The Occupational Safety and Health Administration (OSHA), the federal agency that enforces workplace safety and health, defines "confined" as any workspace an employee must enter, work in, and exit that has limited or restricted means for entry or exit. OSHA says confined spaces include underground vaults, tanks, storage bins, manholes, pits, silos, and pipelines.
Standley says workers must follow confined-space safety rules, such as wearing a rescue harness attached to retrieval equipment when entering those spaces. If a worker needs assistance because of an accident, co-workers who are above ground can use the retrieval equipment with a mechanical winch to pull the person out.
"Confined-space entry is a pretty complex standard," Standley adds. "This trailer can serve public utilities and any general industry including manufacturing, food processing, even the wine industry."
Dalena Tripplet, director of safety services at Spokane-based employer association group Associated Industries, says she has partnered recently with Oxarc to provide a number of confined-space training sessions to employer members. One of those sessions included training for city of Spokane wastewater operations employees using the trailer.
"Oxarc has a great trailer; it's state-of-the-art for training, and they can put in different scenarios," Tripplet says. "Having a mobile confined-space trailer so you can do training on-site with the actual tools you would need is always better than trying to teach concepts in the classroom."
Typically, Oxarc will place four people at a time on the trailer's platform for training, while other small groups are doing classroom work, watching training videos, or completing other assignments, says Don Gilbert, an Oxarc sales representative and trainer. As they do the trailer-site session, groups must plan the entry, dress in proper gear, and prepare the safety equipment.
"We typically break them into four teams, and we rotate them through," Gilbert says. "We do have different scenarios for every group. If I see them do a big mistake, I'll stop them then and there and do some training, or I'll reinforce something done right."
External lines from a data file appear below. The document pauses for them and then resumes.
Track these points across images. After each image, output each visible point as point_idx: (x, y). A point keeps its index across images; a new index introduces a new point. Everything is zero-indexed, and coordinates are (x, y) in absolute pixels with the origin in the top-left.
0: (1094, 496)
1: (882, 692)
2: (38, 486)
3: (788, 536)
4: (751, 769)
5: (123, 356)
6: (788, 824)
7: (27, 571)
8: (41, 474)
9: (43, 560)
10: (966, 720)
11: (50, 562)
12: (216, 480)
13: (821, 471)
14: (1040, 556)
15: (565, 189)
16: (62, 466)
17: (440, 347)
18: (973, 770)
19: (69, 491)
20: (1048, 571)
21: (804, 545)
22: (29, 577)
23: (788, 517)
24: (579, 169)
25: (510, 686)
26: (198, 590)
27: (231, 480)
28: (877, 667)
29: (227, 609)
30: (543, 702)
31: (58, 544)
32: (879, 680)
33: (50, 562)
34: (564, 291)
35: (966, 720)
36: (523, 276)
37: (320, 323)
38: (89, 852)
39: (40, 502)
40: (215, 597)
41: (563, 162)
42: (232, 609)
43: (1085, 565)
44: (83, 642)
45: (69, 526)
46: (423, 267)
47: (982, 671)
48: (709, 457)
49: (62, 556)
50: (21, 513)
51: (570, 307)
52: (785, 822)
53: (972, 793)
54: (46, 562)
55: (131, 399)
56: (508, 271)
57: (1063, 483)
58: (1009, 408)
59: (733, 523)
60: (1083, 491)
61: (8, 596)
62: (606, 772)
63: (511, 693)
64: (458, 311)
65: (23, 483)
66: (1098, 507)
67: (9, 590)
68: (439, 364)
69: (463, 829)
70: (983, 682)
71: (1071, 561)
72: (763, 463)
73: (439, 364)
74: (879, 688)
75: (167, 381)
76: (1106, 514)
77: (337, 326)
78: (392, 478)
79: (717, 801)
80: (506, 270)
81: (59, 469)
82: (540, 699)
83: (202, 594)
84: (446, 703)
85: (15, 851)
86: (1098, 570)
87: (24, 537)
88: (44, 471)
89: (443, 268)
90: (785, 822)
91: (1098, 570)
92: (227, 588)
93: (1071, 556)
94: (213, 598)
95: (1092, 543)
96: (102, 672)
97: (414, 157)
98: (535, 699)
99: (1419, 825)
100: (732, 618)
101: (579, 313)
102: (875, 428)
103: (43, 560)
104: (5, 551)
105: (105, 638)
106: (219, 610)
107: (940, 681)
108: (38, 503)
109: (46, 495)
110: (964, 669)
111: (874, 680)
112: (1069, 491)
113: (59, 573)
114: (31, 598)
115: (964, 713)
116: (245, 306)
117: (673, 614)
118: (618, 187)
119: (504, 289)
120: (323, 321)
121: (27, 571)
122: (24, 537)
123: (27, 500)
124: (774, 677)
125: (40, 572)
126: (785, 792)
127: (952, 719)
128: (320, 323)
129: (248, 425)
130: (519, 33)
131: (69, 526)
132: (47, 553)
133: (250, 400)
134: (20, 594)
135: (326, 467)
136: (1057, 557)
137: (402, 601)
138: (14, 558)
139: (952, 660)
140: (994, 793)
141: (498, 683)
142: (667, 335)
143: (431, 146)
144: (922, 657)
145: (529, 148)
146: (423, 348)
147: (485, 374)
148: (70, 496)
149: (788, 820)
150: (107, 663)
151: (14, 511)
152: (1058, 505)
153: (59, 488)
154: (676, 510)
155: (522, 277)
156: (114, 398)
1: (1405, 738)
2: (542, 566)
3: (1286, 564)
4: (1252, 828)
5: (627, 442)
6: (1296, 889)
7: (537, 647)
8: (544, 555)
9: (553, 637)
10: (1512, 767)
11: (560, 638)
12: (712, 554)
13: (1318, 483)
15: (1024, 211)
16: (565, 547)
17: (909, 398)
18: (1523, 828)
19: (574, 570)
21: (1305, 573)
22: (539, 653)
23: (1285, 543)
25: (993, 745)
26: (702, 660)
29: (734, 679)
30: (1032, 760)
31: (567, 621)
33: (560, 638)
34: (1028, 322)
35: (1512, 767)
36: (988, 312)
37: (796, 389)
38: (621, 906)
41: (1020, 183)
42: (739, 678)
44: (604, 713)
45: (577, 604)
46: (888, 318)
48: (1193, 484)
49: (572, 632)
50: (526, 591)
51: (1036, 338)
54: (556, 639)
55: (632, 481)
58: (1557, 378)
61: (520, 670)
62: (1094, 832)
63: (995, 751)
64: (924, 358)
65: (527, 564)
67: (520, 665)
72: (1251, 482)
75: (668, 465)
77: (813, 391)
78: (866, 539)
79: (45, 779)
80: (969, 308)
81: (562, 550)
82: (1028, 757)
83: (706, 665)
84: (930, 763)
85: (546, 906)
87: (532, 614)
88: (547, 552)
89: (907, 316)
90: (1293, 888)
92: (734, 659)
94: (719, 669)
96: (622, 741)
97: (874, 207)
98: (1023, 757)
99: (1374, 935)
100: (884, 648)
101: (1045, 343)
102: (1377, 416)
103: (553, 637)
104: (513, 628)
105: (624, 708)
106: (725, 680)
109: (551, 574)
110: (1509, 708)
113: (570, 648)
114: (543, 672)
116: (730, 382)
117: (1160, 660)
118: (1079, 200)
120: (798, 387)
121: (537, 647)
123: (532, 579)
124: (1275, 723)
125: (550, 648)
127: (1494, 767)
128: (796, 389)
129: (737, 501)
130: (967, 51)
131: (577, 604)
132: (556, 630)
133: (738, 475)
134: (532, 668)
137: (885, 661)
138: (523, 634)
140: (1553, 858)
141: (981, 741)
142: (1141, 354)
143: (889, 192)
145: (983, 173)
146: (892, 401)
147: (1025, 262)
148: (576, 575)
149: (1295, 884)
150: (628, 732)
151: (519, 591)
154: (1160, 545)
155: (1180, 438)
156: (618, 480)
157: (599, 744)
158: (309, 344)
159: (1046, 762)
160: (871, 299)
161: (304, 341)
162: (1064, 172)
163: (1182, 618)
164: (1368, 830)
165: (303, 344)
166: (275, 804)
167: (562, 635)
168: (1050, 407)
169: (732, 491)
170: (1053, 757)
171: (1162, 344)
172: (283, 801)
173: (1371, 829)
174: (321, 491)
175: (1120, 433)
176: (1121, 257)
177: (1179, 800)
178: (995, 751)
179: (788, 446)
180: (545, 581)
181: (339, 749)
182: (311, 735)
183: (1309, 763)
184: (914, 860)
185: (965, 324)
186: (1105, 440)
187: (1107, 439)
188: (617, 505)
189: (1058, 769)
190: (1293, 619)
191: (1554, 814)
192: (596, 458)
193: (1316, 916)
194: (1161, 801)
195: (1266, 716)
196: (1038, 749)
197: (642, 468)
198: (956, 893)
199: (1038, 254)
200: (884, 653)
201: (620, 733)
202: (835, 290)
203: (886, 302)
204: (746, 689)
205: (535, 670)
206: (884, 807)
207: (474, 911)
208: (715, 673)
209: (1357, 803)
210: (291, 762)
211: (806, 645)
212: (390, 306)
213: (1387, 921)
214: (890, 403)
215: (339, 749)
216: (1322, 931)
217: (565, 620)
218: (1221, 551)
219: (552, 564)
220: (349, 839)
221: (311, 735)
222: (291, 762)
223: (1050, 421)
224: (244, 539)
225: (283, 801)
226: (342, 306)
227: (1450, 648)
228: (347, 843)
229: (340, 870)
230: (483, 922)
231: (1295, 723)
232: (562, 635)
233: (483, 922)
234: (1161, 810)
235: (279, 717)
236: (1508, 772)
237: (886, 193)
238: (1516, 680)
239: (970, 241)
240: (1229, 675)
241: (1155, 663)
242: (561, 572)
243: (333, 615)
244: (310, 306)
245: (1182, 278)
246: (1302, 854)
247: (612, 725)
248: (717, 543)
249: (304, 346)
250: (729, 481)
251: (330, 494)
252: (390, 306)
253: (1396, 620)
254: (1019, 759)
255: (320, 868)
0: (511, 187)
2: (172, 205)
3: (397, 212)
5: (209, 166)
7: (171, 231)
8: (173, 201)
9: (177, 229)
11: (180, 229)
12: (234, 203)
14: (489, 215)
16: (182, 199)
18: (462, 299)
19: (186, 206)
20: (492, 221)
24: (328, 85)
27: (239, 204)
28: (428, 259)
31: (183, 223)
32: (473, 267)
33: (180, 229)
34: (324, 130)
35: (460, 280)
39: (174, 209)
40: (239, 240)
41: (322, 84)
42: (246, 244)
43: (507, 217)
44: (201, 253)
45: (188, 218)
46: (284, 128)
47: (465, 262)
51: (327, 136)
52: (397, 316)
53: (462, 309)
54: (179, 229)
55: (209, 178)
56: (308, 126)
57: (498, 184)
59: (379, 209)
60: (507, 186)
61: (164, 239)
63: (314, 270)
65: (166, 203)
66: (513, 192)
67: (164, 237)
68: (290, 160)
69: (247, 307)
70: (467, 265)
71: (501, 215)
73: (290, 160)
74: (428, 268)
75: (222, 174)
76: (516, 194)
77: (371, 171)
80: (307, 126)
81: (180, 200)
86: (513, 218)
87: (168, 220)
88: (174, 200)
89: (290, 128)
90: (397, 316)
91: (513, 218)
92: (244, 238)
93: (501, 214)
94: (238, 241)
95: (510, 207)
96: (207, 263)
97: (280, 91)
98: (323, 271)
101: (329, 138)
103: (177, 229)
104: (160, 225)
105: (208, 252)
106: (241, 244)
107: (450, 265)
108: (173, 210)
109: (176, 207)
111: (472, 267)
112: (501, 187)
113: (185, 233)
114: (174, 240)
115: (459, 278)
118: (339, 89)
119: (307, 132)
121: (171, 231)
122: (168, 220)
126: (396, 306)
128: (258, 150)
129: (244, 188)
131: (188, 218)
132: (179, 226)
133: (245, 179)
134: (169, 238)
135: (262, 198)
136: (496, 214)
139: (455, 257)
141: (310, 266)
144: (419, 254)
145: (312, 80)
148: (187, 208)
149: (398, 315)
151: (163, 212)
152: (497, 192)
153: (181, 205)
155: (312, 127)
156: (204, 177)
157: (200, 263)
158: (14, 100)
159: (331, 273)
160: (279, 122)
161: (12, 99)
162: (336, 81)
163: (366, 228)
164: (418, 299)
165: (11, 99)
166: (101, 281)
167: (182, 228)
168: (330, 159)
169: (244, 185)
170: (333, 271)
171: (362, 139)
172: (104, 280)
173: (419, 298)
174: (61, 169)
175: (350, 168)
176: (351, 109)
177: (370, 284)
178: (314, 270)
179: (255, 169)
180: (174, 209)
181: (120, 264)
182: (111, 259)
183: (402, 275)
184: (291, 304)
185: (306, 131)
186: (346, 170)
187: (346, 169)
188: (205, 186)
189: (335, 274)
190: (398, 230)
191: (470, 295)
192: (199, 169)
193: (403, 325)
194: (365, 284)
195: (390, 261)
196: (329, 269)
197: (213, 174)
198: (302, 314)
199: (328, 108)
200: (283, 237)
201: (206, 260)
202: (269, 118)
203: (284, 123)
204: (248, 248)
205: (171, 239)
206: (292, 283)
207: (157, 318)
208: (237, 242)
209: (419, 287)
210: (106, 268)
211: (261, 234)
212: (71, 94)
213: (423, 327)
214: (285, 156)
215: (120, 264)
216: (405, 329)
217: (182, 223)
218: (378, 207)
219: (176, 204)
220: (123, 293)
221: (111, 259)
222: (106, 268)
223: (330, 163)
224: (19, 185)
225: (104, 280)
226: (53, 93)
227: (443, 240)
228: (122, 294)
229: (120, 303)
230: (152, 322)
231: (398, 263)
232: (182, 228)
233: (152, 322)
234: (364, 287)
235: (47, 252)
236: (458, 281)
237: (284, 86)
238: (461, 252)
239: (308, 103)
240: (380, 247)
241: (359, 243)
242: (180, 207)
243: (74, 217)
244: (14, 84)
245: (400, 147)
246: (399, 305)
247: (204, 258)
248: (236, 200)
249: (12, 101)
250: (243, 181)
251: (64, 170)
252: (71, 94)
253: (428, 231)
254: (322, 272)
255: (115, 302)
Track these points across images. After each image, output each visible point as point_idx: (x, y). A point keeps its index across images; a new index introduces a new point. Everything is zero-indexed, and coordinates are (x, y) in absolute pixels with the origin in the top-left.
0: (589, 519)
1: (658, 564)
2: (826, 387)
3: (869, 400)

Standley adds, "They can apply what they've learned in a safe, but challenging environment."
Oxarc has two offices in Spokane and a total of 21 offices in Washington, Idaho, and Oregon. The branches here include its headquarters at 4003 E. Broadway and a facility at 3417 E. Springfield.
Overall, the company sells welding and industrial supplies, safety products, industrial and medical gases, and provides product repair services, fire extinguisher sales service and training, and fire suppression systems installation and service. It also operates two welding schools.
Additionally, its safety division provides different worker safety seminars and consulting services, but its confined-space entry training session currently is one of its most popular, Standley says.
"We've probably held half a dozen classes in the past six weeks," he says. "The average size of classes is from 12 to 20 people. We serve a lot of rural area customers, so we'll maybe have a small community host it and invite nearby communities."
He adds, "We started working on it about two years ago with Honeywell Safety, and we always want to keep the material fresh. The trailer has been really functional since June. It's always going to be a work in progress, as it should be, with the nature of adding new props."
Standley says Oxarc often provides the training sessions with the new trailer to satisfy continuing-education requirements for water and wastewater operators, which as an industry requires workers to enter confined spaces more frequently than most others, he adds.
Oxarc previously had offered similar confined-space entry training, but the class usually was a three-hour overview of safety standards with some show-and-tell for how to use equipment, but without the ability for people in the class to practice hands-on applications, he says.
Tripplet says Associated Industries also provides worksite safety audits and safety equipment inspections for its members.